*** DATA EXTRACT Section Begins ***

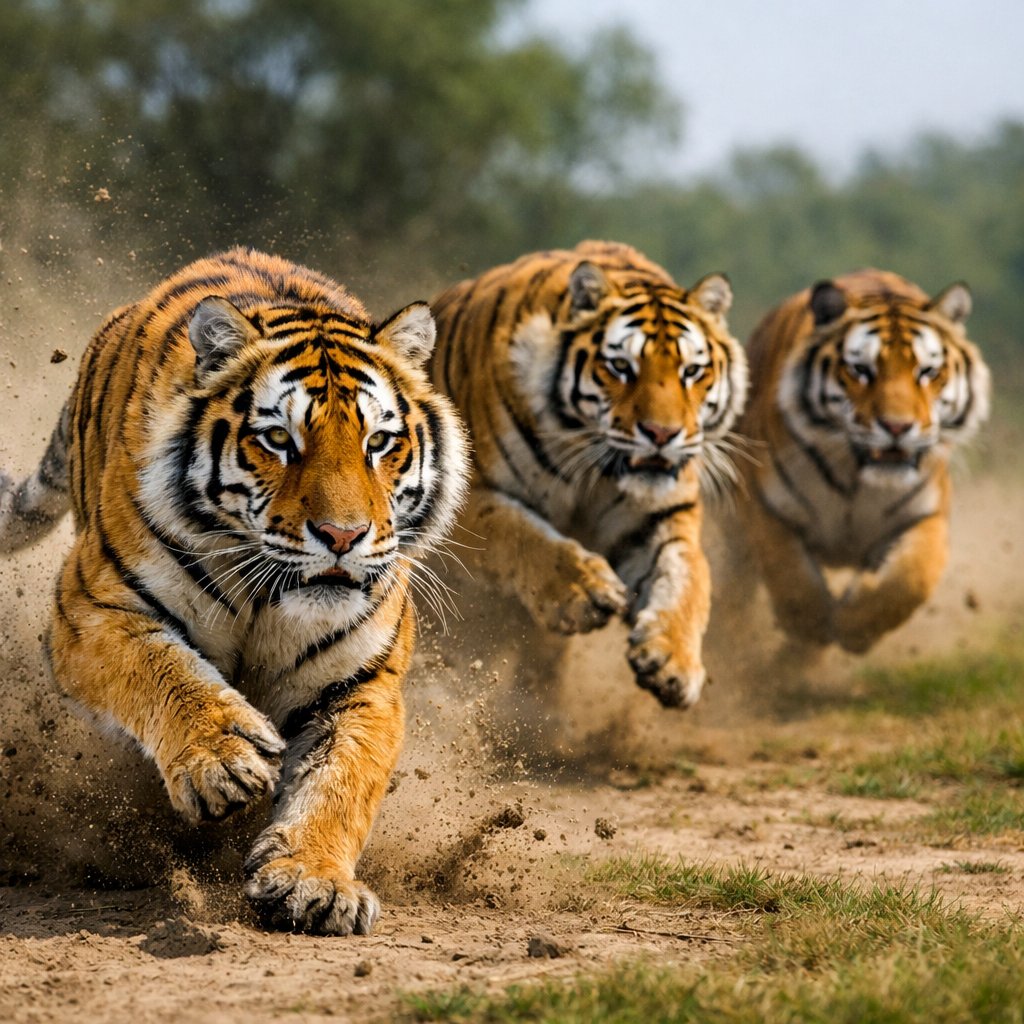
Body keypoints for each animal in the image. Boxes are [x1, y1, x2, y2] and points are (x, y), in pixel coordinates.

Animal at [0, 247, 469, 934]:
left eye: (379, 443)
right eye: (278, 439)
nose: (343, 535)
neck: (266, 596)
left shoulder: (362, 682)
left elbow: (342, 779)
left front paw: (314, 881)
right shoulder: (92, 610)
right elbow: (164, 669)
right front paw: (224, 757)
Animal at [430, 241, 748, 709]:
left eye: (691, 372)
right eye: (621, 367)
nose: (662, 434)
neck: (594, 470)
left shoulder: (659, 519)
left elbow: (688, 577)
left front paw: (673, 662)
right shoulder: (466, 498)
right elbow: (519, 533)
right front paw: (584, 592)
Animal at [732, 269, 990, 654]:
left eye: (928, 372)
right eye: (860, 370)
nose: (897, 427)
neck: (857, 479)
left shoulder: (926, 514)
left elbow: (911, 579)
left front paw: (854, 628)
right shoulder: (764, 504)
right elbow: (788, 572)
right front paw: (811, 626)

*** DATA EXTRACT Section Ends ***

> TO DO: Reprint every record exactly and skip the pictures.

> EXERCISE RESULT:
Body keypoints for each animal in the image. Boxes are [x1, y1, x2, y2] and points are (x, y), in pixel coordinates.

Animal at [0, 247, 469, 934]:
left eye: (379, 443)
right eye: (278, 439)
nose: (343, 535)
neck: (266, 596)
left shoulder: (362, 682)
left elbow: (342, 779)
left front paw: (314, 881)
right shoulder: (92, 610)
right elbow: (164, 669)
right front paw: (224, 757)
Animal at [430, 241, 748, 709]:
left eye: (691, 372)
right eye: (621, 367)
nose: (662, 434)
neck: (594, 470)
left shoulder: (659, 519)
left elbow: (688, 577)
left front paw: (673, 662)
right shoulder: (466, 498)
right elbow: (519, 533)
right front paw: (584, 592)
Animal at [732, 269, 990, 654]:
left eye: (928, 372)
right eye: (860, 370)
nose: (897, 427)
neck: (857, 479)
left shoulder: (926, 514)
left elbow: (911, 579)
left front paw: (854, 628)
right shoulder: (764, 504)
right elbow: (788, 572)
right front paw: (811, 626)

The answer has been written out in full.